Fresh out of Parsons School of Design, Thi Wan incorporated all of his experiences and philoshopic wanderings into beautiful, thought-provoking clothing. As soon as we came across the minimalistic yet highly sculptural in nature pieces of the young designer, we just knew we had to talk to him. In one of his very first interviews, here is Thi Wan.
For your Thesis collection, ‘Outlines’, you were inspired by the physical partition of an object with its environment. What fueled that exploration?
For my thesis collection, I really wanted to identify a specific transition that I’ve been exploring for a while. The idea is to see me and my surroundings as positive and negative space. It is a theory, if you must say, of a membrane that holds and separates an object from its environment. It wasn’t that I felt the need to do it, it was more of my theory of a question that I just can’t really seem to be able to answer clearly.
Tell us about the new ‘skin’ textile you created for ‘Outlines’. In what way has this contributed to the shaping of the collection’s character?
I really wanted the collection to be alive, literally. I felt that I needed to create something that ages and changes over time. I researched and studied prosthetics and cosmetics. With the use of medical gels, I was able to create a very fine and thin membrane that can act as fabric. The material is completely organic and is meant to decompose over time back to natural sand.
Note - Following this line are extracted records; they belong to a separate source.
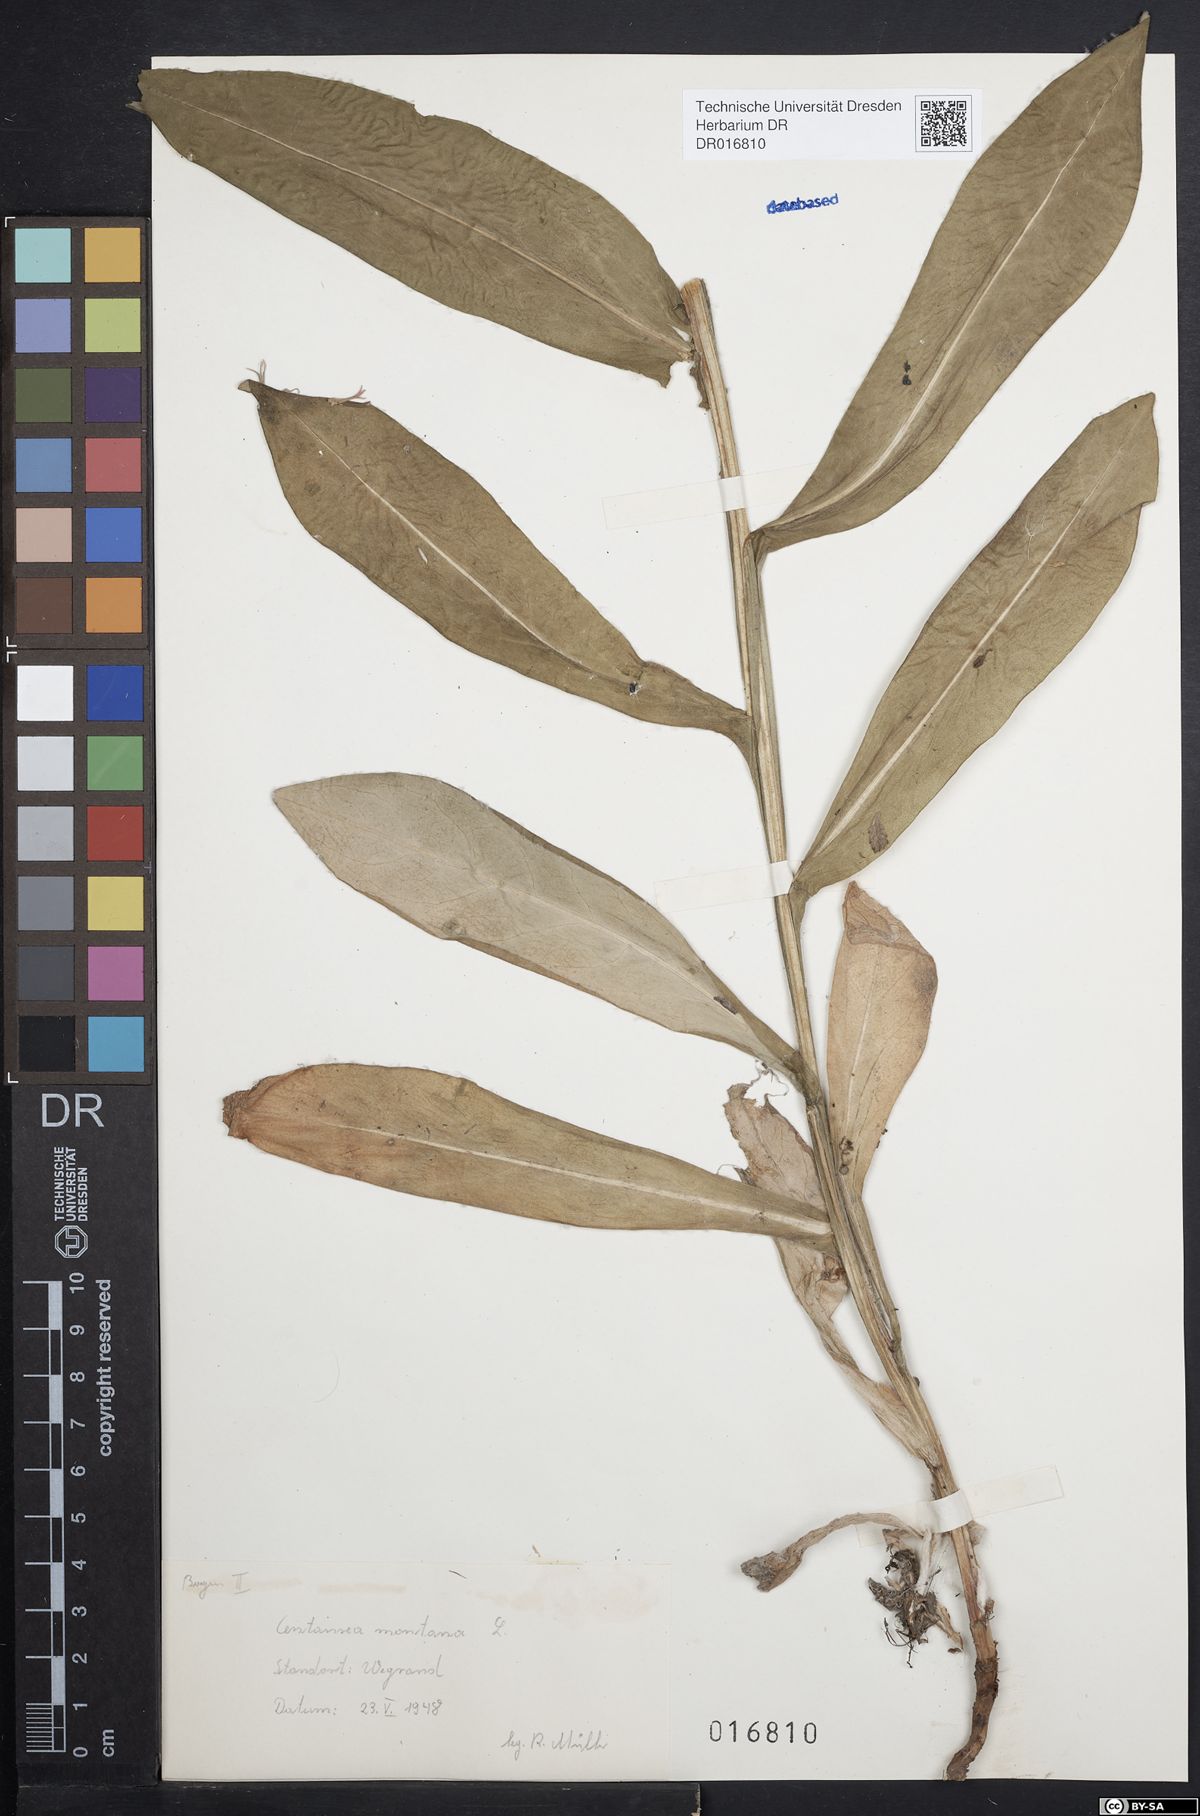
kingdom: Plantae
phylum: Tracheophyta
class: Magnoliopsida
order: Asterales
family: Asteraceae
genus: Centaurea
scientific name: Centaurea montana
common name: Perennial cornflower
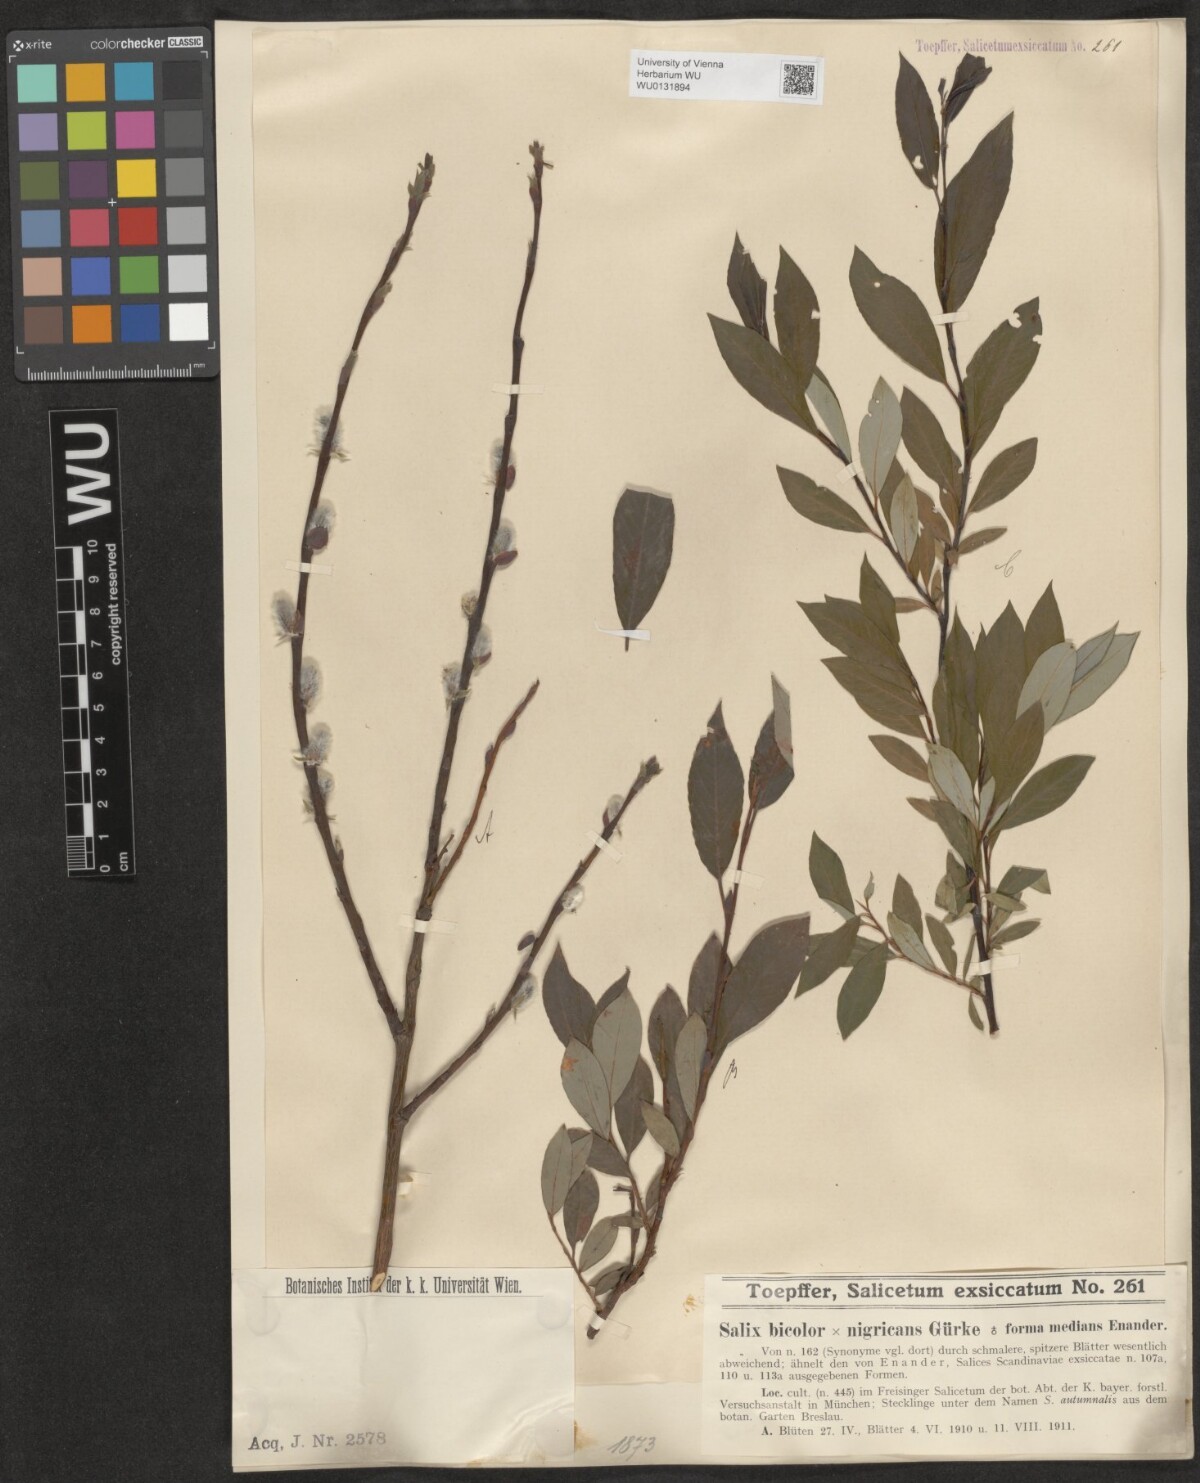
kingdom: Plantae
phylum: Tracheophyta
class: Magnoliopsida
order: Malpighiales
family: Salicaceae
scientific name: Salicaceae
The prints are actually symbolisms from Buddhism. I grew up as a Buddhist and while growing up, I was always intrigued by the teachings and the way it affects my thinking. From the first look to the last, it is actually my re-interpretation of reaching nirvana, which is to find peace, of course. I feel like I grew so much while working on this collection, learning a lot about myself as a person. The prints may seem symmetrical, but they all read from left to right on each look and over the collection line up.
What elements and memories from your native Burma have you infused to the collection?
All the silhouettes in the collection are directly traced from the people of Burma. Tracing is the process of outlining the exterior edges which relates back to my idea of division between positive and negative spaces. Also, all the intricate patterns are hand sculpted and moulded, relating back to the artisans and craftsmanship of decorative Burma.
To be completely honest, I’m not sure. Also being 22, I don’t think I should be too sure because I think I have more things to explore. I do like to have a personal theory and maybe even one-sided perspective on my collections.
Do you have plans of expanding to womenswear?
Definitely one day! I want to explore menswear first and dive into womenswear later in the process.